▶ **YOUR ASSIGNMENT**
Having located "## Contribución al Proyecto" in the records below, repeat exactly the line it is on and all subsequent lines, ending with the last.

▶ **ENTRIES SHOWN**
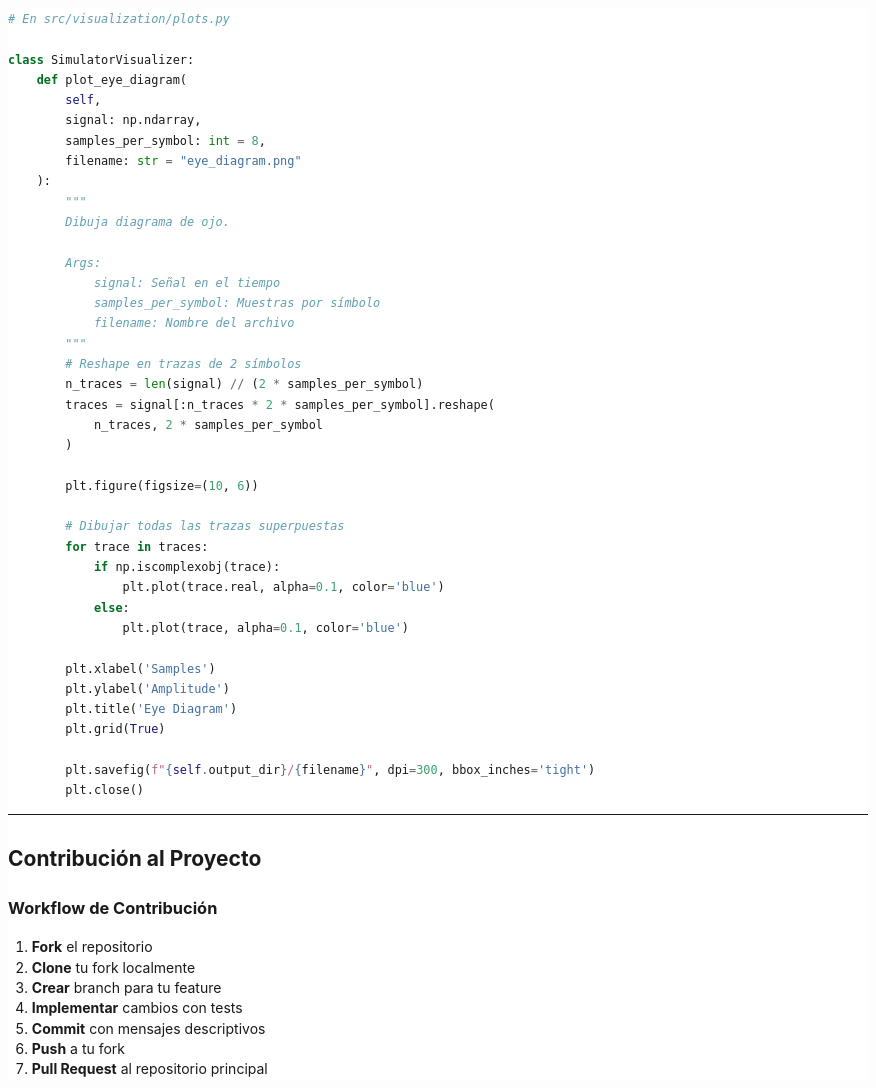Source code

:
 ```python
# En src/visualization/plots.py

class SimulatorVisualizer:
    def plot_eye_diagram(
        self,
        signal: np.ndarray,
        samples_per_symbol: int = 8,
        filename: str = "eye_diagram.png"
    ):
        """
        Dibuja diagrama de ojo.
        
        Args:
            signal: Señal en el tiempo
            samples_per_symbol: Muestras por símbolo
            filename: Nombre del archivo
        """
        # Reshape en trazas de 2 símbolos
        n_traces = len(signal) // (2 * samples_per_symbol)
        traces = signal[:n_traces * 2 * samples_per_symbol].reshape(
            n_traces, 2 * samples_per_symbol
        )
        
        plt.figure(figsize=(10, 6))
        
        # Dibujar todas las trazas superpuestas
        for trace in traces:
            if np.iscomplexobj(trace):
                plt.plot(trace.real, alpha=0.1, color='blue')
            else:
                plt.plot(trace, alpha=0.1, color='blue')
        
        plt.xlabel('Samples')
        plt.ylabel('Amplitude')
        plt.title('Eye Diagram')
        plt.grid(True)
        
        plt.savefig(f"{self.output_dir}/{filename}", dpi=300, bbox_inches='tight')
        plt.close()
```

---

## Contribución al Proyecto

### Workflow de Contribución

1. **Fork** el repositorio
2. **Clone** tu fork localmente
3. **Crear** branch para tu feature
4. **Implementar** cambios con tests
5. **Commit** con mensajes descriptivos
6. **Push** a tu fork
7. **Pull Request** al repositorio principal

▶ **SOLVED EXERCISE**
## Contribución al Proyecto

### Workflow de Contribución

1. **Fork** el repositorio
2. **Clone** tu fork localmente
3. **Crear** branch para tu feature
4. **Implementar** cambios con tests
5. **Commit** con mensajes descriptivos
6. **Push** a tu fork
7. **Pull Request** al repositorio principal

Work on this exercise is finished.